KONTROVERSI VUVUZELA
Para pemain, pelatih, dan komentator televisi serta radio menganggap vuvuzela tak layak ada di Piala Dunia.
Vuvuzela berbentuk seperti terompet biasa berbahan plastik, panjang setengah hingga satu meter, bercorak warna-warni dan gampang ditenteng ke mana-mana. Tapi jangan anggap terompet ini bunyinya biasa-biasa saja. Suaranya sangat keras dan bisa membuat jantung bergetar.
Tidak seperti terompet biasa, vuvuzela tidak ditiup dengan mengatupkan bibir pada bagian ujungnya. Akan tetapi, bibir ditempelkan pada bagian ujungnya dan digetarkan saat meniupnya.

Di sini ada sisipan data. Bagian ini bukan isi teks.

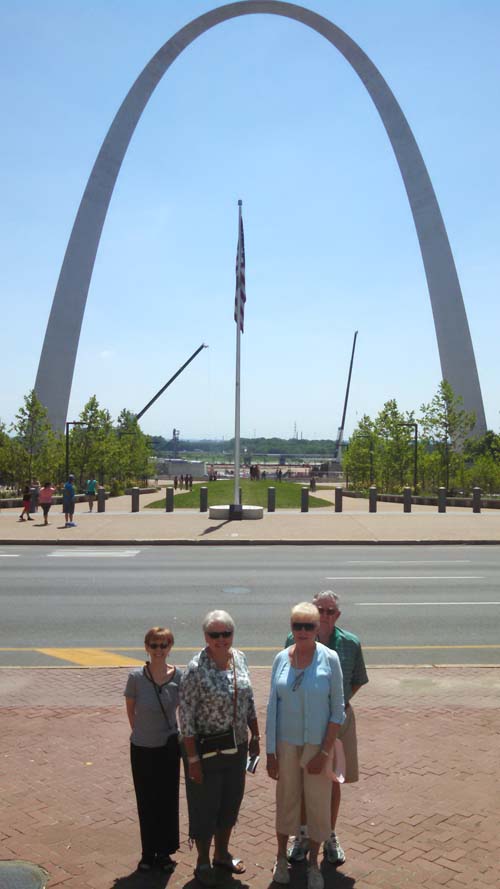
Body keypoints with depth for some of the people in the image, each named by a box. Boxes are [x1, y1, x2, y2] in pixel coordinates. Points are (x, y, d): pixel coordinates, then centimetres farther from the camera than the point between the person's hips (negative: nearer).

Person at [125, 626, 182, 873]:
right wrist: (141, 732, 4)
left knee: (168, 800, 11)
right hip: (142, 749, 0)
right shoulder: (136, 677, -15)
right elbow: (130, 710, 0)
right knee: (146, 802, 12)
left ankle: (164, 852, 29)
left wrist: (181, 738, 1)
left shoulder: (179, 676, -14)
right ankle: (148, 853, 29)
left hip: (169, 747, 0)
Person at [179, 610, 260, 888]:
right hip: (207, 748, -6)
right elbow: (186, 716, -17)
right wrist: (192, 759, -16)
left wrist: (255, 736, 11)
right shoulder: (196, 669, -21)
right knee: (205, 807, 11)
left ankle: (222, 854, 42)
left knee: (231, 802, 20)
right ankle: (203, 863, 33)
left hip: (236, 746, 6)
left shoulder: (240, 658, -3)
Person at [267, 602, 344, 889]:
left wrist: (324, 752, -12)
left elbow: (337, 711, -9)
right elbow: (273, 707, 0)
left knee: (318, 803, 11)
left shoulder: (329, 659, -13)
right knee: (286, 800, 16)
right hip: (286, 744, 2)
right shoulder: (281, 658, -5)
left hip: (318, 744, -2)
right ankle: (282, 857, 38)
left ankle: (314, 863, 33)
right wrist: (271, 752, 1)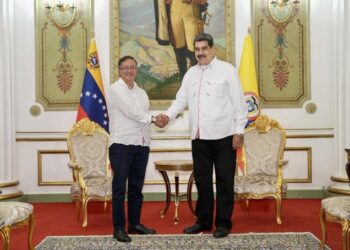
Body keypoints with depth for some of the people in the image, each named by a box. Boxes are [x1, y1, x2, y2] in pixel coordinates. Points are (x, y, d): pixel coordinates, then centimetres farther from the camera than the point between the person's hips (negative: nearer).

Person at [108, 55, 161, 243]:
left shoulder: (141, 92, 19)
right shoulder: (115, 89, -3)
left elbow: (144, 117, 15)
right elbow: (131, 112, -12)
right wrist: (152, 119, -3)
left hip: (142, 145, 6)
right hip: (121, 144, -6)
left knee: (136, 186, 12)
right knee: (120, 187, -3)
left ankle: (135, 223, 22)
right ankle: (119, 228, 2)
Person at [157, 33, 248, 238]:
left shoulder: (227, 70, 0)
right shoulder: (191, 73, 13)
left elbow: (238, 102, -4)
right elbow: (181, 100, 9)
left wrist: (239, 131, -9)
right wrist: (169, 115, -10)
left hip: (223, 135, -4)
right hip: (199, 136, 5)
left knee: (224, 180, 3)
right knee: (202, 179, 12)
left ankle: (223, 223, 14)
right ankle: (203, 221, 24)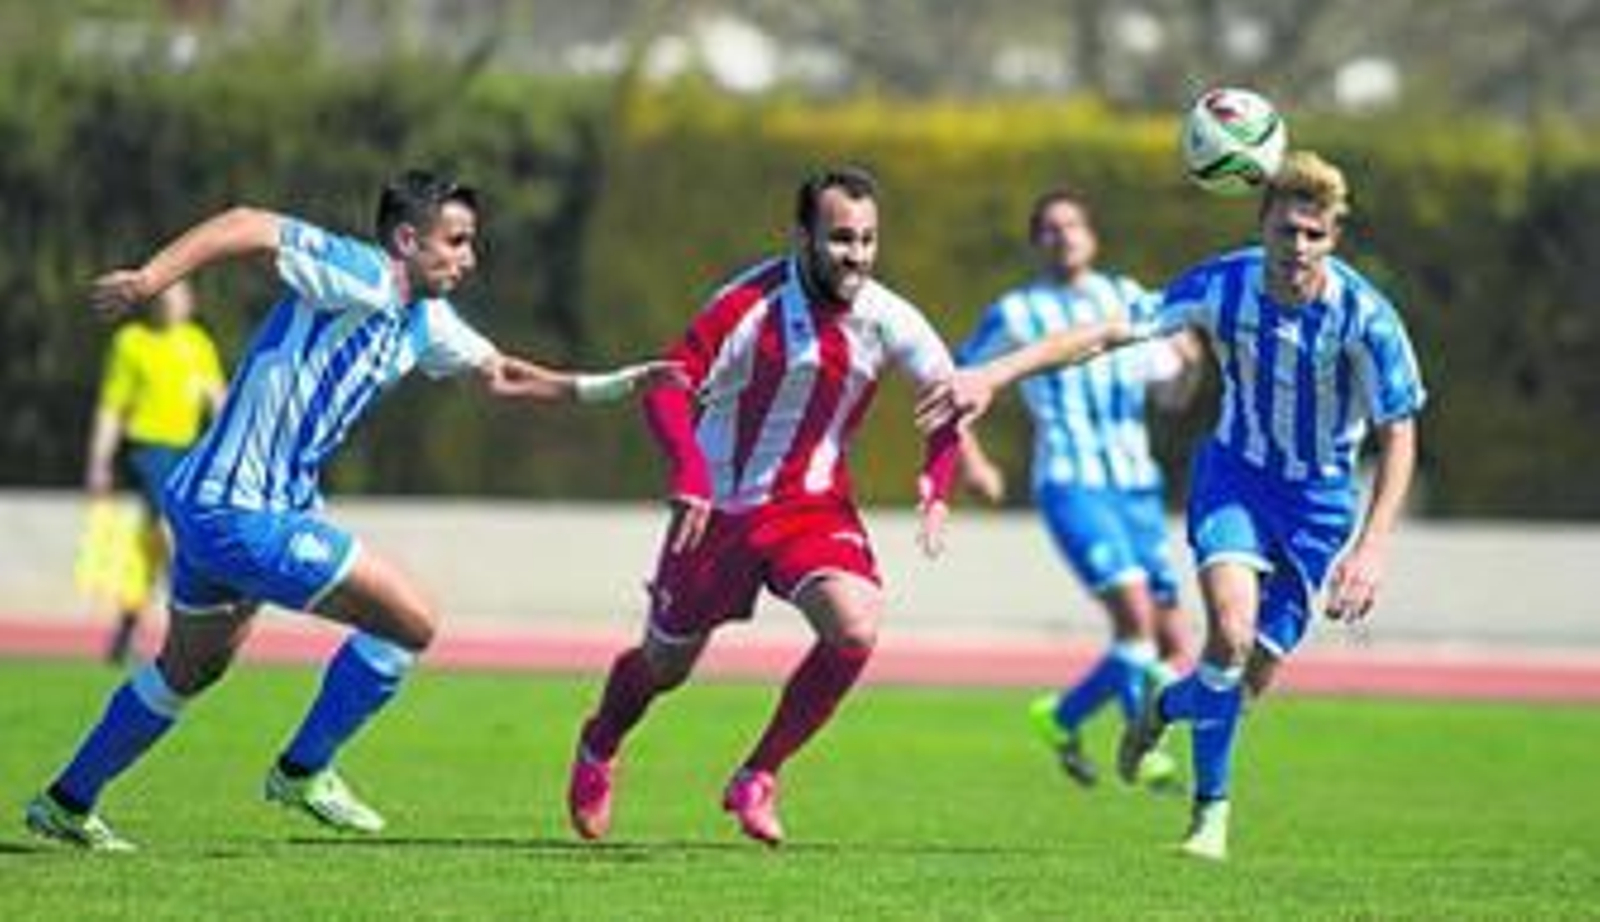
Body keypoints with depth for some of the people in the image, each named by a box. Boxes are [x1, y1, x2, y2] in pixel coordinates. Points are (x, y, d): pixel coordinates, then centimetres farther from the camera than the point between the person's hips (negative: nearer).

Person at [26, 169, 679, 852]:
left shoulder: (425, 321, 11)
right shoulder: (362, 278, -18)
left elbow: (501, 376, 24)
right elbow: (248, 227, -26)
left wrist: (620, 385, 18)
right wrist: (152, 277, -39)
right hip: (238, 513, -10)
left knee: (190, 668, 27)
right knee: (410, 621, -9)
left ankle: (67, 803, 40)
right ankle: (303, 772, 6)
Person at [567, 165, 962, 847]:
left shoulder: (885, 319, -11)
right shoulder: (754, 304, -21)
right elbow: (668, 386, -22)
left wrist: (936, 484, -14)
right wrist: (690, 474, -38)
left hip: (813, 505, 2)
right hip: (720, 508, -2)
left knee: (856, 627, -25)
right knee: (664, 667, 13)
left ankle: (758, 778, -6)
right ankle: (599, 750, 49)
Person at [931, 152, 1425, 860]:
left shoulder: (1365, 317, -22)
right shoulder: (1224, 286, -18)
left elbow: (1399, 436, -14)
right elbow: (1111, 333, -16)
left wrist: (1372, 548, -23)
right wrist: (994, 375, -24)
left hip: (1321, 498, 0)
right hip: (1235, 474, 0)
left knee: (1253, 678, -2)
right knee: (1231, 631, -25)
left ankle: (1166, 707, 35)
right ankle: (1210, 812, -4)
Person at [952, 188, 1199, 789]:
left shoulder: (1129, 301, 13)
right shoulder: (1017, 315, 2)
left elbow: (1171, 395, 16)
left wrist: (1189, 366, -6)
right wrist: (970, 459, -3)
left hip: (1137, 487, 5)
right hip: (1071, 486, -5)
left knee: (1170, 645, 2)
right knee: (1134, 607, -24)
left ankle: (1062, 717, 21)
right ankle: (1144, 747, -14)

Hasilnya, bunyi yang memekakkan telinga.
Bisa dibayangkan jika suara itu dibunyikan puluhan ribu orang di stadion. Suara yang sangat memekakkan telinga akan membuat kepala pening jika tak tahan mendengarnya. Irama yang dihasilkan tidak beraturan, tanpa ritme, dan berlangsung konstan sejak penonton memadati stadion hingga mereka pulang.
Kendati menuai protes, para suporter Afsel telah siap melawannya, karena menurut mereka, pelarangan vuvuzela adalah bentuk neokolonialisme. Vuvuzela sudah menjadi bagian dari budaya Afsel. Jika muncul pelarangan, itu sama saja dengan melakukan penjajahan di negeri Afsel.
Suara vuvuzela menurut ahli suara dari Prancis, Mireille Tardy, jika ditiup secara maksimal akan menyamai suara jet yang sedang tinggal landas. Jika ditiup oleh banyak orang, maka suaranya akan seperti suara rombongan lebah dengan volume yang luar biasa. Gendang telinga bisa bergetar dan serasa mau pecah.
Sebuah lembaga yang fokus terhadap kesehatan pendengaran, Hear the World, telah melakukan tes kekerasan suara terhadap sejumlah instrumen yang digunakan para penonton di dalam stadion. Hasilnya memang menyebutkan vuvuzela punya tingkat decibels yang paling tinggi (mencapai 127 decibels). Sementara kekuatan gendang telinga manusia hanya dibawah 100 decibels.
Namun, vuvuzela sudah menjadi budaya Afsel, apalagi warga Afsel jika soal budaya sangat sensitif. Sebuag organisasi massa di Afsel pernah akan memboikot acara Piala Dunia 2010 jika tak mengedepankan adat dan budaya Afsel.